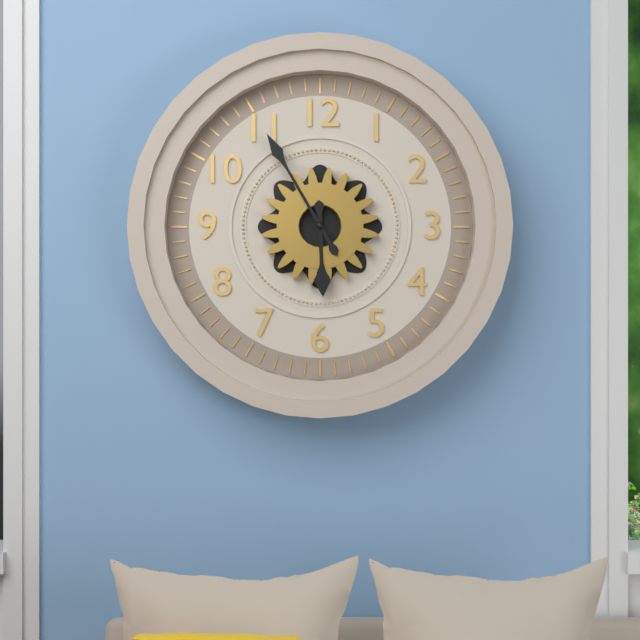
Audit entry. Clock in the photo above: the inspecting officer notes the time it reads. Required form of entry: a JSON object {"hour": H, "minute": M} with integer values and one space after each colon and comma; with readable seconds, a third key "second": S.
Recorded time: {"hour": 5, "minute": 55}
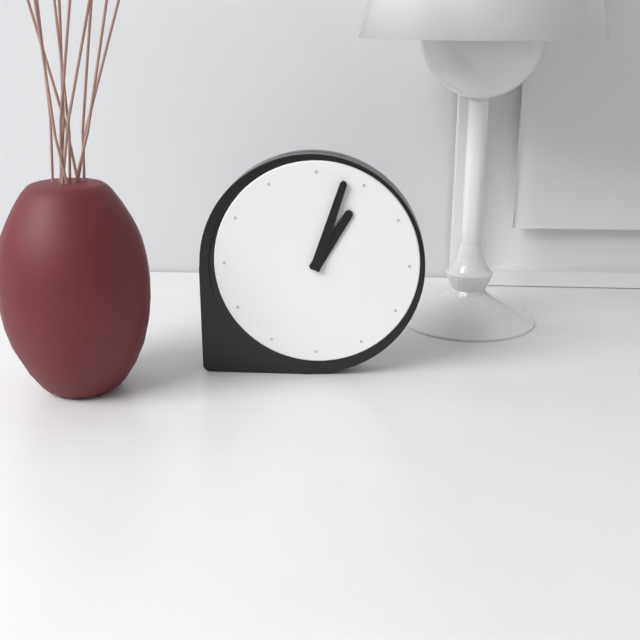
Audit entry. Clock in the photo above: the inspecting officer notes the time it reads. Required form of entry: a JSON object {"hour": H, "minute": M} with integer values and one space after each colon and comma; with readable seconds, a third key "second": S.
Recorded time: {"hour": 1, "minute": 3}
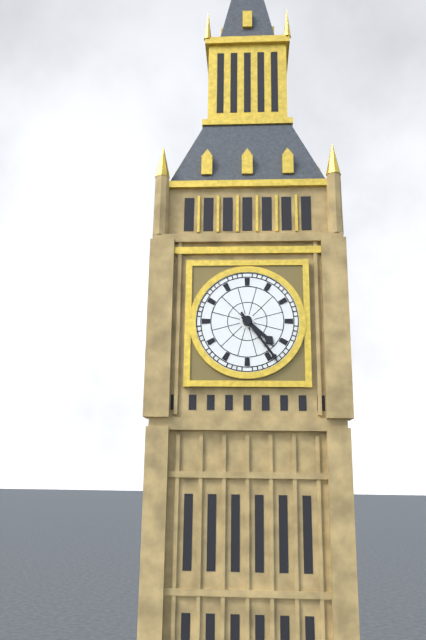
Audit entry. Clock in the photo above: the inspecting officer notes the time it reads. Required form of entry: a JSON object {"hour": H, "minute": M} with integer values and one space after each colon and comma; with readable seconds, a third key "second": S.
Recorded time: {"hour": 4, "minute": 24}
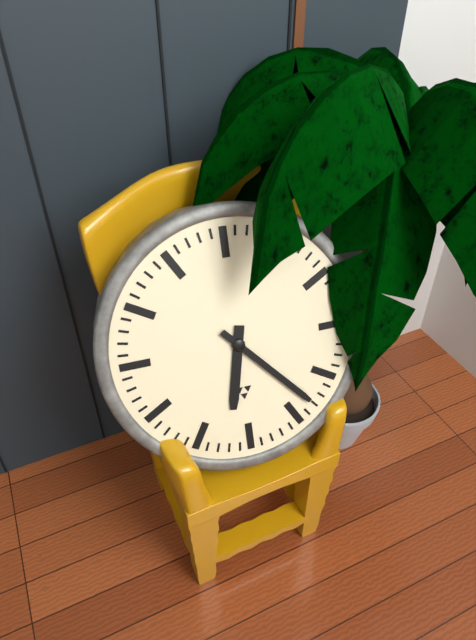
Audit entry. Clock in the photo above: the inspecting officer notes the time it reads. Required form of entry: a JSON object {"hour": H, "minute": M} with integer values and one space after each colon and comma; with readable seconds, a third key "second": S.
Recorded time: {"hour": 6, "minute": 23}
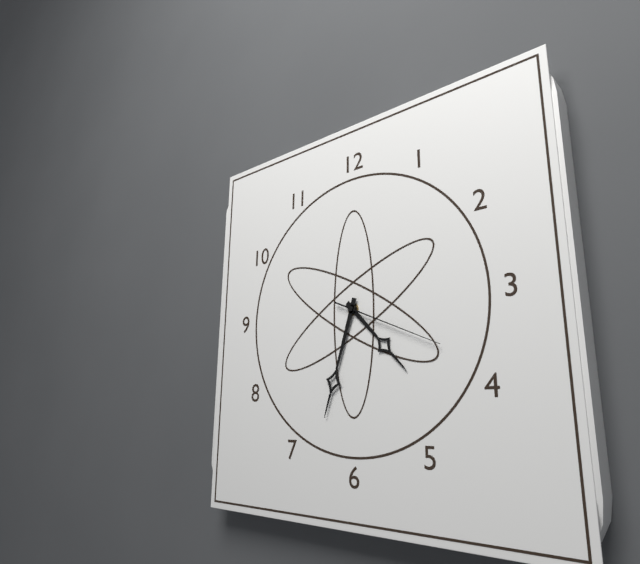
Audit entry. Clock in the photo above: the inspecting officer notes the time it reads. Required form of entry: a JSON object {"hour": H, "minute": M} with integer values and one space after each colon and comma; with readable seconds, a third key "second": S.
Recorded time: {"hour": 4, "minute": 33, "second": 19}
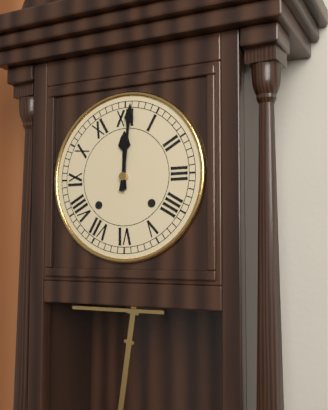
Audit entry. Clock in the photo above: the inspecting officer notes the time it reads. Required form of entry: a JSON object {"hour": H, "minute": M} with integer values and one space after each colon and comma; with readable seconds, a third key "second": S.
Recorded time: {"hour": 12, "minute": 1}
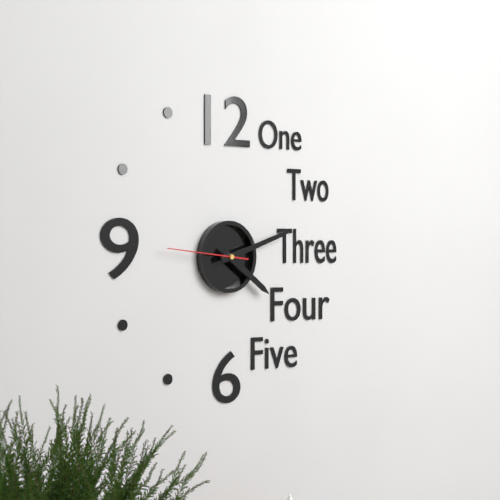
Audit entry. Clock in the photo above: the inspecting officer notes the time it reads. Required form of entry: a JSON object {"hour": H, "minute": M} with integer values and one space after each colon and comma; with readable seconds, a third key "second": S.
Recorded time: {"hour": 4, "minute": 12, "second": 46}
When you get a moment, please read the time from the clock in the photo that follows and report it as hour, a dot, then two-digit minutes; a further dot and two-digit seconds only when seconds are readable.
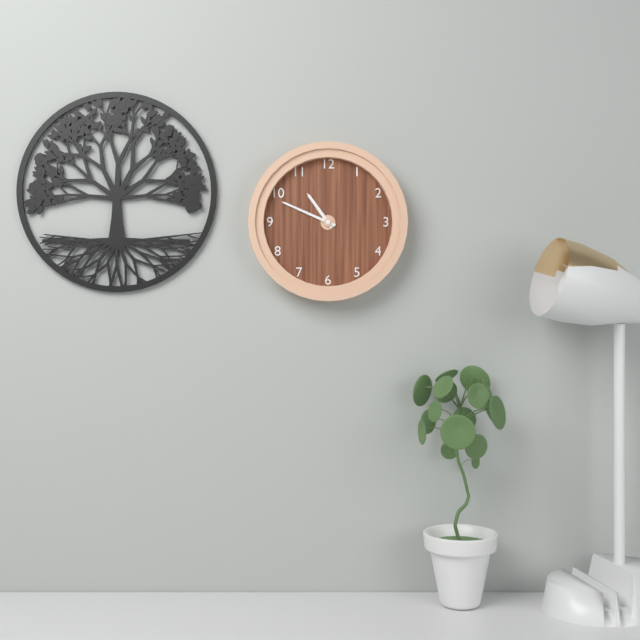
10.49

**SHORT PROBLEM:** Locate each line in the data above that contains the string "Recorded", matching upper and lower case exactly, and copy those lines out.

**TASK RESPONSE:**
Recorded time: {"hour": 5, "minute": 55}
Recorded time: {"hour": 1, "minute": 3}
Recorded time: {"hour": 4, "minute": 24}
Recorded time: {"hour": 6, "minute": 23}
Recorded time: {"hour": 4, "minute": 33, "second": 19}
Recorded time: {"hour": 12, "minute": 1}
Recorded time: {"hour": 4, "minute": 12, "second": 46}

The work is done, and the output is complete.